*Task directions*: Reproduce the entire listing word for word.

*Records supplied*:
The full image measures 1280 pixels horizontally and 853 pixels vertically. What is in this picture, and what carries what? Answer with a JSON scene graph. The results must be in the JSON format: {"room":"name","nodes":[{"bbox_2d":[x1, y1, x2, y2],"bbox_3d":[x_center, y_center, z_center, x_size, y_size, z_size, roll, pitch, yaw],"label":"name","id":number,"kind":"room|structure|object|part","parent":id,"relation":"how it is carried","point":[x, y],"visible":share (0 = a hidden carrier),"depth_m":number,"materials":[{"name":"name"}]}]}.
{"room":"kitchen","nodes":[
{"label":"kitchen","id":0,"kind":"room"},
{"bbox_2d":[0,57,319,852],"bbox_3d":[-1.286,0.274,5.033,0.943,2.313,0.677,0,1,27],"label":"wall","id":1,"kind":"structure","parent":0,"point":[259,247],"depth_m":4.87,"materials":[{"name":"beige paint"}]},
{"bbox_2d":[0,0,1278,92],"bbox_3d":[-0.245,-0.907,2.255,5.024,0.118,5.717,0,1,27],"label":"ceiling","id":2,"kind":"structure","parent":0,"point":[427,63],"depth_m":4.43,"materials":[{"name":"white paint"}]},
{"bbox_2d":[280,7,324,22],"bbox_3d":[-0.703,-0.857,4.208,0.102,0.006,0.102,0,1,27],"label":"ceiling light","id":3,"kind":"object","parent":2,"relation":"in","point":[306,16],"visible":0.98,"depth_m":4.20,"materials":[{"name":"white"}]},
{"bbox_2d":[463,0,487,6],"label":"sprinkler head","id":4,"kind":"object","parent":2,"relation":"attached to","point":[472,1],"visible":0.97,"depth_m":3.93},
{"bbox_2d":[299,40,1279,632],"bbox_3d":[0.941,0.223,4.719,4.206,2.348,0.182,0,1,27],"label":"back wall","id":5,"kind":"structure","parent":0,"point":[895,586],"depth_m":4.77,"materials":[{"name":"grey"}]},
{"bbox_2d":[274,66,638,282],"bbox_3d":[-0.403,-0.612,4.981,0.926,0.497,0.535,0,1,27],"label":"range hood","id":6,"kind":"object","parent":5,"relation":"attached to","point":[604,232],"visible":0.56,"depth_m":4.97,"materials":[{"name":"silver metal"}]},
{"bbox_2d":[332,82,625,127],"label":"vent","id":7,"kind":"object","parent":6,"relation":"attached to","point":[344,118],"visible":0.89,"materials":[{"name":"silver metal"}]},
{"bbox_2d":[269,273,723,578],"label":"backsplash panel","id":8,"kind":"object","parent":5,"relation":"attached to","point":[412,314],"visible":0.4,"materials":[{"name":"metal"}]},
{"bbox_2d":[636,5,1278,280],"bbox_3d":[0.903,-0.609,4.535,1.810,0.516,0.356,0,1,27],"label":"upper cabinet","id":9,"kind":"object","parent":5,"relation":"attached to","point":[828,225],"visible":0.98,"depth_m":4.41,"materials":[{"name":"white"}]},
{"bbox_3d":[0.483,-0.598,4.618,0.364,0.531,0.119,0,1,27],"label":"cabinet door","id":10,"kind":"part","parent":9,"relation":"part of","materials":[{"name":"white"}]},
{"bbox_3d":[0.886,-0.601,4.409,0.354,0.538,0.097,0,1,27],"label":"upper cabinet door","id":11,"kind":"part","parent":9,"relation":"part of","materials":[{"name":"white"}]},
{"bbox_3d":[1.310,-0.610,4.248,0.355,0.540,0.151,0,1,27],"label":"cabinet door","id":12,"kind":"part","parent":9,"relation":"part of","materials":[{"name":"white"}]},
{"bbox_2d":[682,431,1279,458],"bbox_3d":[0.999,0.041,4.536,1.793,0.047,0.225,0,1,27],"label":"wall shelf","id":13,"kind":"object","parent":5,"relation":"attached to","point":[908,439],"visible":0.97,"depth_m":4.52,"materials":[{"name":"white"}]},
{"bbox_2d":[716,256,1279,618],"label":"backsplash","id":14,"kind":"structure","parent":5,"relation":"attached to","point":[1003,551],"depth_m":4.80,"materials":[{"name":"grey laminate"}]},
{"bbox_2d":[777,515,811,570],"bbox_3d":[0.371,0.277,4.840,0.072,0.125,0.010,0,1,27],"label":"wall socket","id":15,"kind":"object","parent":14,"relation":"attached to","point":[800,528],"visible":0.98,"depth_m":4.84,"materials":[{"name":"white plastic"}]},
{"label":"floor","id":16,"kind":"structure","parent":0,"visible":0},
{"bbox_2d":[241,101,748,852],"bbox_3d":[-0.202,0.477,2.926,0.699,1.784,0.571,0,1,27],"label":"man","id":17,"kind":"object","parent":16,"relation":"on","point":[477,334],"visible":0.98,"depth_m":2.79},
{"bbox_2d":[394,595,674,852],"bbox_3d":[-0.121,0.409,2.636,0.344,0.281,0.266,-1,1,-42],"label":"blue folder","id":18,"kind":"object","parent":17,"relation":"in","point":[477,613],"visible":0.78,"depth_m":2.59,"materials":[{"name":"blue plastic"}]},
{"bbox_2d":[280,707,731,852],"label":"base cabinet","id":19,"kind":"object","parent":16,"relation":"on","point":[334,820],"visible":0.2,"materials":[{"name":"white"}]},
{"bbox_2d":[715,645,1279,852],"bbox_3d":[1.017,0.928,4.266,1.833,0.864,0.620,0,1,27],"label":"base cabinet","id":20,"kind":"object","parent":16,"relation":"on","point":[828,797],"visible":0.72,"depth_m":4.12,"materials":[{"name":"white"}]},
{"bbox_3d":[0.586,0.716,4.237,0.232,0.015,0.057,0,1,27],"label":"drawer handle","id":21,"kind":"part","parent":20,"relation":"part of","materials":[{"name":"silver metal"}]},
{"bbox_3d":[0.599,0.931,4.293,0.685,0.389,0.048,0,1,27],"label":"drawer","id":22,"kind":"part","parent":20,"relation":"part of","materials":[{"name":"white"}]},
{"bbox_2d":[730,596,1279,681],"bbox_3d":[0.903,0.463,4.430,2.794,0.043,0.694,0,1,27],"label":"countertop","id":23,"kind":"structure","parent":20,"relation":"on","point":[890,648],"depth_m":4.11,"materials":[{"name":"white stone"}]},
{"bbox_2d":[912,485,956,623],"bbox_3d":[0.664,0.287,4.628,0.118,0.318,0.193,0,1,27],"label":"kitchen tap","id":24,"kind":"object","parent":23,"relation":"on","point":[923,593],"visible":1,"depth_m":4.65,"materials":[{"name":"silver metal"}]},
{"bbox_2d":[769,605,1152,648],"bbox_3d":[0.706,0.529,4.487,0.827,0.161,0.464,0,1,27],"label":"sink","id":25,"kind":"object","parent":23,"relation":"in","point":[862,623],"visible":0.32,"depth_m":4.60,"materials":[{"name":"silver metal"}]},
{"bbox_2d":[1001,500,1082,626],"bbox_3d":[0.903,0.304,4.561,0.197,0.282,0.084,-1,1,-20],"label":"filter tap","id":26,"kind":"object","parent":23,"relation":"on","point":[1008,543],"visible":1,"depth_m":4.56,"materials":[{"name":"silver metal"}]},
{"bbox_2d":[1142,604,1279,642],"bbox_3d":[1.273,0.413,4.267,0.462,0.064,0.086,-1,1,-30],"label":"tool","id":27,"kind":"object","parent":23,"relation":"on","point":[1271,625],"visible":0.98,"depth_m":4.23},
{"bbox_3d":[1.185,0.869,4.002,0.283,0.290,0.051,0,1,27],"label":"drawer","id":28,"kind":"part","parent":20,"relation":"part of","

*Solved exercise*:
The full image measures 1280 pixels horizontally and 853 pixels vertically. What is in this picture, and what carries what? Answer with a JSON scene graph. The results must be in the JSON format: {"room":"name","nodes":[{"bbox_2d":[x1, y1, x2, y2],"bbox_3d":[x_center, y_center, z_center, x_size, y_size, z_size, roll, pitch, yaw],"label":"name","id":number,"kind":"room|structure|object|part","parent":id,"relation":"how it is carried","point":[x, y],"visible":share (0 = a hidden carrier),"depth_m":number,"materials":[{"name":"name"}]}]}.
{"room":"kitchen","nodes":[
{"label":"kitchen","id":0,"kind":"room"},
{"bbox_2d":[0,57,319,852],"bbox_3d":[-1.286,0.274,5.033,0.943,2.313,0.677,0,1,27],"label":"wall","id":1,"kind":"structure","parent":0,"point":[259,247],"depth_m":4.87,"materials":[{"name":"beige paint"}]},
{"bbox_2d":[0,0,1278,92],"bbox_3d":[-0.245,-0.907,2.255,5.024,0.118,5.717,0,1,27],"label":"ceiling","id":2,"kind":"structure","parent":0,"point":[427,63],"depth_m":4.43,"materials":[{"name":"white paint"}]},
{"bbox_2d":[280,7,324,22],"bbox_3d":[-0.703,-0.857,4.208,0.102,0.006,0.102,0,1,27],"label":"ceiling light","id":3,"kind":"object","parent":2,"relation":"in","point":[306,16],"visible":0.98,"depth_m":4.20,"materials":[{"name":"white"}]},
{"bbox_2d":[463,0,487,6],"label":"sprinkler head","id":4,"kind":"object","parent":2,"relation":"attached to","point":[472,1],"visible":0.97,"depth_m":3.93},
{"bbox_2d":[299,40,1279,632],"bbox_3d":[0.941,0.223,4.719,4.206,2.348,0.182,0,1,27],"label":"back wall","id":5,"kind":"structure","parent":0,"point":[895,586],"depth_m":4.77,"materials":[{"name":"grey"}]},
{"bbox_2d":[274,66,638,282],"bbox_3d":[-0.403,-0.612,4.981,0.926,0.497,0.535,0,1,27],"label":"range hood","id":6,"kind":"object","parent":5,"relation":"attached to","point":[604,232],"visible":0.56,"depth_m":4.97,"materials":[{"name":"silver metal"}]},
{"bbox_2d":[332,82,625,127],"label":"vent","id":7,"kind":"object","parent":6,"relation":"attached to","point":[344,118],"visible":0.89,"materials":[{"name":"silver metal"}]},
{"bbox_2d":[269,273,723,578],"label":"backsplash panel","id":8,"kind":"object","parent":5,"relation":"attached to","point":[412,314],"visible":0.4,"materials":[{"name":"metal"}]},
{"bbox_2d":[636,5,1278,280],"bbox_3d":[0.903,-0.609,4.535,1.810,0.516,0.356,0,1,27],"label":"upper cabinet","id":9,"kind":"object","parent":5,"relation":"attached to","point":[828,225],"visible":0.98,"depth_m":4.41,"materials":[{"name":"white"}]},
{"bbox_3d":[0.483,-0.598,4.618,0.364,0.531,0.119,0,1,27],"label":"cabinet door","id":10,"kind":"part","parent":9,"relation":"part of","materials":[{"name":"white"}]},
{"bbox_3d":[0.886,-0.601,4.409,0.354,0.538,0.097,0,1,27],"label":"upper cabinet door","id":11,"kind":"part","parent":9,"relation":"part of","materials":[{"name":"white"}]},
{"bbox_3d":[1.310,-0.610,4.248,0.355,0.540,0.151,0,1,27],"label":"cabinet door","id":12,"kind":"part","parent":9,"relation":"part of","materials":[{"name":"white"}]},
{"bbox_2d":[682,431,1279,458],"bbox_3d":[0.999,0.041,4.536,1.793,0.047,0.225,0,1,27],"label":"wall shelf","id":13,"kind":"object","parent":5,"relation":"attached to","point":[908,439],"visible":0.97,"depth_m":4.52,"materials":[{"name":"white"}]},
{"bbox_2d":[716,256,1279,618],"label":"backsplash","id":14,"kind":"structure","parent":5,"relation":"attached to","point":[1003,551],"depth_m":4.80,"materials":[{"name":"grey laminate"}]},
{"bbox_2d":[777,515,811,570],"bbox_3d":[0.371,0.277,4.840,0.072,0.125,0.010,0,1,27],"label":"wall socket","id":15,"kind":"object","parent":14,"relation":"attached to","point":[800,528],"visible":0.98,"depth_m":4.84,"materials":[{"name":"white plastic"}]},
{"label":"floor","id":16,"kind":"structure","parent":0,"visible":0},
{"bbox_2d":[241,101,748,852],"bbox_3d":[-0.202,0.477,2.926,0.699,1.784,0.571,0,1,27],"label":"man","id":17,"kind":"object","parent":16,"relation":"on","point":[477,334],"visible":0.98,"depth_m":2.79},
{"bbox_2d":[394,595,674,852],"bbox_3d":[-0.121,0.409,2.636,0.344,0.281,0.266,-1,1,-42],"label":"blue folder","id":18,"kind":"object","parent":17,"relation":"in","point":[477,613],"visible":0.78,"depth_m":2.59,"materials":[{"name":"blue plastic"}]},
{"bbox_2d":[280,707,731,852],"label":"base cabinet","id":19,"kind":"object","parent":16,"relation":"on","point":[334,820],"visible":0.2,"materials":[{"name":"white"}]},
{"bbox_2d":[715,645,1279,852],"bbox_3d":[1.017,0.928,4.266,1.833,0.864,0.620,0,1,27],"label":"base cabinet","id":20,"kind":"object","parent":16,"relation":"on","point":[828,797],"visible":0.72,"depth_m":4.12,"materials":[{"name":"white"}]},
{"bbox_3d":[0.586,0.716,4.237,0.232,0.015,0.057,0,1,27],"label":"drawer handle","id":21,"kind":"part","parent":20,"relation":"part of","materials":[{"name":"silver metal"}]},
{"bbox_3d":[0.599,0.931,4.293,0.685,0.389,0.048,0,1,27],"label":"drawer","id":22,"kind":"part","parent":20,"relation":"part of","materials":[{"name":"white"}]},
{"bbox_2d":[730,596,1279,681],"bbox_3d":[0.903,0.463,4.430,2.794,0.043,0.694,0,1,27],"label":"countertop","id":23,"kind":"structure","parent":20,"relation":"on","point":[890,648],"depth_m":4.11,"materials":[{"name":"white stone"}]},
{"bbox_2d":[912,485,956,623],"bbox_3d":[0.664,0.287,4.628,0.118,0.318,0.193,0,1,27],"label":"kitchen tap","id":24,"kind":"object","parent":23,"relation":"on","point":[923,593],"visible":1,"depth_m":4.65,"materials":[{"name":"silver metal"}]},
{"bbox_2d":[769,605,1152,648],"bbox_3d":[0.706,0.529,4.487,0.827,0.161,0.464,0,1,27],"label":"sink","id":25,"kind":"object","parent":23,"relation":"in","point":[862,623],"visible":0.32,"depth_m":4.60,"materials":[{"name":"silver metal"}]},
{"bbox_2d":[1001,500,1082,626],"bbox_3d":[0.903,0.304,4.561,0.197,0.282,0.084,-1,1,-20],"label":"filter tap","id":26,"kind":"object","parent":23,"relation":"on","point":[1008,543],"visible":1,"depth_m":4.56,"materials":[{"name":"silver metal"}]},
{"bbox_2d":[1142,604,1279,642],"bbox_3d":[1.273,0.413,4.267,0.462,0.064,0.086,-1,1,-30],"label":"tool","id":27,"kind":"object","parent":23,"relation":"on","point":[1271,625],"visible":0.98,"depth_m":4.23},
{"bbox_3d":[1.185,0.869,4.002,0.283,0.290,0.051,0,1,27],"label":"drawer","id":28,"kind":"part","parent":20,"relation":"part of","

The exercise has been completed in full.